_Input for this task_
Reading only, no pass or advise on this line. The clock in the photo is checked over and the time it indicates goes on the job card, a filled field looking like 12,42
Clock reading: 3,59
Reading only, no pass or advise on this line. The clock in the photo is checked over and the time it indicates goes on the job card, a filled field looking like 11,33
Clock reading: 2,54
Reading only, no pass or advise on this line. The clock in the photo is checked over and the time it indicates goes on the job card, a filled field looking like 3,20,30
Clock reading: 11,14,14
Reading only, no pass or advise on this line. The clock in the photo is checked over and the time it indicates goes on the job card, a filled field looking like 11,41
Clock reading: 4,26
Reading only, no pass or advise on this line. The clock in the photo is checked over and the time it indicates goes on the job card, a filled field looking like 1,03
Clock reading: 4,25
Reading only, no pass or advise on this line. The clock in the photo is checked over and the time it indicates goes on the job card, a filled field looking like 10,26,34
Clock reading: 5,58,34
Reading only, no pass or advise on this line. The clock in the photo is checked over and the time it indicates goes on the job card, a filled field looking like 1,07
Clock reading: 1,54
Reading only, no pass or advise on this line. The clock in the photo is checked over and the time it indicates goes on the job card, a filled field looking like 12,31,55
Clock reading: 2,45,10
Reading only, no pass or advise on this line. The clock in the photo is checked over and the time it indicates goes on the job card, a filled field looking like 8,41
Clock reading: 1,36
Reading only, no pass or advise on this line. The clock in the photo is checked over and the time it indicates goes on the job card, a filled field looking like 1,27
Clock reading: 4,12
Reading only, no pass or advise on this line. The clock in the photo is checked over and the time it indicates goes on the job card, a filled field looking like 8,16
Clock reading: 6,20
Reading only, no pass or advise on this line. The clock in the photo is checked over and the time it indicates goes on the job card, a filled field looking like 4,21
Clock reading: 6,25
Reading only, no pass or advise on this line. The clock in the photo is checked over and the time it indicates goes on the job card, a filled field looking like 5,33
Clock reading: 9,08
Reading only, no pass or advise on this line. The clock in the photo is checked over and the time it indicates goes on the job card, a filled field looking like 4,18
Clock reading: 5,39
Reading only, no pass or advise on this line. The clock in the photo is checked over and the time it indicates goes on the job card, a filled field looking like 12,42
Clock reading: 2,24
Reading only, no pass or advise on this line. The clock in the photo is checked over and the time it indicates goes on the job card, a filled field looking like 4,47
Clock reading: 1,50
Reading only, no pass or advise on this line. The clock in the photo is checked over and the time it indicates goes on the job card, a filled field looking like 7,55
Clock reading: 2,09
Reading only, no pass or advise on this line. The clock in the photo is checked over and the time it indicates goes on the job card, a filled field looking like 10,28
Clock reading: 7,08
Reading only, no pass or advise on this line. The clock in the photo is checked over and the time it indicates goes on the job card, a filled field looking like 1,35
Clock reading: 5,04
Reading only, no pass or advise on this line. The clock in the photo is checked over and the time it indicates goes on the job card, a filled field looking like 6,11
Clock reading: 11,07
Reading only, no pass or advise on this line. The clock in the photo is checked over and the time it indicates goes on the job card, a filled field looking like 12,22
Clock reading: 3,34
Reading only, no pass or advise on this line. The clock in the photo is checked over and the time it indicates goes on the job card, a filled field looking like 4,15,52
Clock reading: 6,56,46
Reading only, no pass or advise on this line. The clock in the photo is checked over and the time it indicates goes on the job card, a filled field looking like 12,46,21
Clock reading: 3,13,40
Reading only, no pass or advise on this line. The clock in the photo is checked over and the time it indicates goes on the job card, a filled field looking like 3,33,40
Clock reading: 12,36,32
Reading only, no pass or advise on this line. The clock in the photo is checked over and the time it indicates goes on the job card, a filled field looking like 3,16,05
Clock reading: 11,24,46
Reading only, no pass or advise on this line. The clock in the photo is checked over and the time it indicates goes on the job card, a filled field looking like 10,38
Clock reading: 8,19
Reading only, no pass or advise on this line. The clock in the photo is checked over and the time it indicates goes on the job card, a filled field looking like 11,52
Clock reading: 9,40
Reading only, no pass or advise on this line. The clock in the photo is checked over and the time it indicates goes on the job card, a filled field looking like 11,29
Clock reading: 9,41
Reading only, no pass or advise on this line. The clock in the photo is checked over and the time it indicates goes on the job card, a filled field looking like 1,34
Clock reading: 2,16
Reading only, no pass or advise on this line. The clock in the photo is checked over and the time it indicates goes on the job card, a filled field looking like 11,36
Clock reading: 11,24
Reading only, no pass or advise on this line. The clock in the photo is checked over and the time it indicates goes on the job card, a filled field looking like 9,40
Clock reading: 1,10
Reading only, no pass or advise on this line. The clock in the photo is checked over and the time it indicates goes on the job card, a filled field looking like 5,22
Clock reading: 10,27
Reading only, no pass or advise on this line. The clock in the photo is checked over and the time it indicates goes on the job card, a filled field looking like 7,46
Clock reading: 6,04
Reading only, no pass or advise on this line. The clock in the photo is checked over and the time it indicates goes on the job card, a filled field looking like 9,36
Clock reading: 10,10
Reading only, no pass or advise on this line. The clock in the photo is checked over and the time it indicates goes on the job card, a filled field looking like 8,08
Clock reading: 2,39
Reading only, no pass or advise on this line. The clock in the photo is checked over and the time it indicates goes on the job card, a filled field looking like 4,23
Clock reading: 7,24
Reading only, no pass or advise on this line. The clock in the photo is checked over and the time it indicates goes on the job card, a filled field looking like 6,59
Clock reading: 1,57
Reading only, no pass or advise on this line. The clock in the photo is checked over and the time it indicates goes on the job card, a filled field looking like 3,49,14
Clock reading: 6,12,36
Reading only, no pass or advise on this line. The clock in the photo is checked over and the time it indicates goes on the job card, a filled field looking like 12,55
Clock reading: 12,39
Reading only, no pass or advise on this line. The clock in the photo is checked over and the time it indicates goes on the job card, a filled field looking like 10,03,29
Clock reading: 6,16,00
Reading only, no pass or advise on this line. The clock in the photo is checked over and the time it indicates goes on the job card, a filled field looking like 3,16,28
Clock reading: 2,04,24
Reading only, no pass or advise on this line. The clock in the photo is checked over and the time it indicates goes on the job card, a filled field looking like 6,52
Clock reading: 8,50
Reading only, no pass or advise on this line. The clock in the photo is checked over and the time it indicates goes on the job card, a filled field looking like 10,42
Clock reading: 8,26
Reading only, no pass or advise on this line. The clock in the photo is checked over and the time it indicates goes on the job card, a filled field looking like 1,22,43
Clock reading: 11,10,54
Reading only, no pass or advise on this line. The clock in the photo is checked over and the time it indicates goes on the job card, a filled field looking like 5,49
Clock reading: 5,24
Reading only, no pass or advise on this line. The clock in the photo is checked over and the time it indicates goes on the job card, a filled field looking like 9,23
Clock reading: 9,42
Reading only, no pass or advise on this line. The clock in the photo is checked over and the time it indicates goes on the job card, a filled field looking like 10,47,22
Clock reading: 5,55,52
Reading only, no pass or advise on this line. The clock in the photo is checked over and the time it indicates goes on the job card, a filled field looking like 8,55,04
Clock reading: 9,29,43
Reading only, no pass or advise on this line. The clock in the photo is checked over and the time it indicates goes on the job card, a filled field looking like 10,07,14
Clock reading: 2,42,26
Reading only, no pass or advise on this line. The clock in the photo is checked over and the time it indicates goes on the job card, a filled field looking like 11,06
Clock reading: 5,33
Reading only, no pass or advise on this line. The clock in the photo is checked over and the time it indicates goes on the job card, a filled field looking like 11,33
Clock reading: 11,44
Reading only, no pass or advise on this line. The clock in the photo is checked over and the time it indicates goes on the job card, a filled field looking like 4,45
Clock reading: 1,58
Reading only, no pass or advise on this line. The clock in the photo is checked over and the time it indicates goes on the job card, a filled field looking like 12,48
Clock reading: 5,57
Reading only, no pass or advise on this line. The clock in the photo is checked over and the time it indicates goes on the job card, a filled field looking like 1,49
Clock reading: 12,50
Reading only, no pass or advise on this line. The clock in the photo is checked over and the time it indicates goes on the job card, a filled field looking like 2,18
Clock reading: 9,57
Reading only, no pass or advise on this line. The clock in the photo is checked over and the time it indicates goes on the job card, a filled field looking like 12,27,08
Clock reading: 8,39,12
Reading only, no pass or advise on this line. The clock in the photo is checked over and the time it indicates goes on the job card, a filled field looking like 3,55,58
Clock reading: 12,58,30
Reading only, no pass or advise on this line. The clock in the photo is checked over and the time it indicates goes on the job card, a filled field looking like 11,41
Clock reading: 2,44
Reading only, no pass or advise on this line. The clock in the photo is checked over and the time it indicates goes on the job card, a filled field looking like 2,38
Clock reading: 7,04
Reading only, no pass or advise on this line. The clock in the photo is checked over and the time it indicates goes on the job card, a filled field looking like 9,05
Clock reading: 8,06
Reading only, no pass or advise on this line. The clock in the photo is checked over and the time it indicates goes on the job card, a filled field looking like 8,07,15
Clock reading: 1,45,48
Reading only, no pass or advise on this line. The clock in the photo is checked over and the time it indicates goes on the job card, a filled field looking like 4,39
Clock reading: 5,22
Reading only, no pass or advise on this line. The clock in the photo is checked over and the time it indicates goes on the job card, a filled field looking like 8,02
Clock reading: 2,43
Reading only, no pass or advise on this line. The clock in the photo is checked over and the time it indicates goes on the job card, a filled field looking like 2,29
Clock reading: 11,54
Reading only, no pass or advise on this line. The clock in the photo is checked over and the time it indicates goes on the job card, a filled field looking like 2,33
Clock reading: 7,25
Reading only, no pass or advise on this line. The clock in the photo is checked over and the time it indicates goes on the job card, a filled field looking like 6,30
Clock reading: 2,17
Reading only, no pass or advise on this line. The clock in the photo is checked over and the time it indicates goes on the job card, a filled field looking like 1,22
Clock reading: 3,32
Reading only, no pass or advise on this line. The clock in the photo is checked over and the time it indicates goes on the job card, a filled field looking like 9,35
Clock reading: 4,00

_Aim of the task_
Write out the records from the line with "looking like 4,45" up to and including the line with "Clock reading: 5,57", substituting "work order" for "job card" and keeping everything else unchanged.

_Solution for this exercise_
Reading only, no pass or advise on this line. The clock in the photo is checked over and the time it indicates goes on the work order, a filled field looking like 4,45
Clock reading: 1,58
Reading only, no pass or advise on this line. The clock in the photo is checked over and the time it indicates goes on the work order, a filled field looking like 12,48
Clock reading: 5,57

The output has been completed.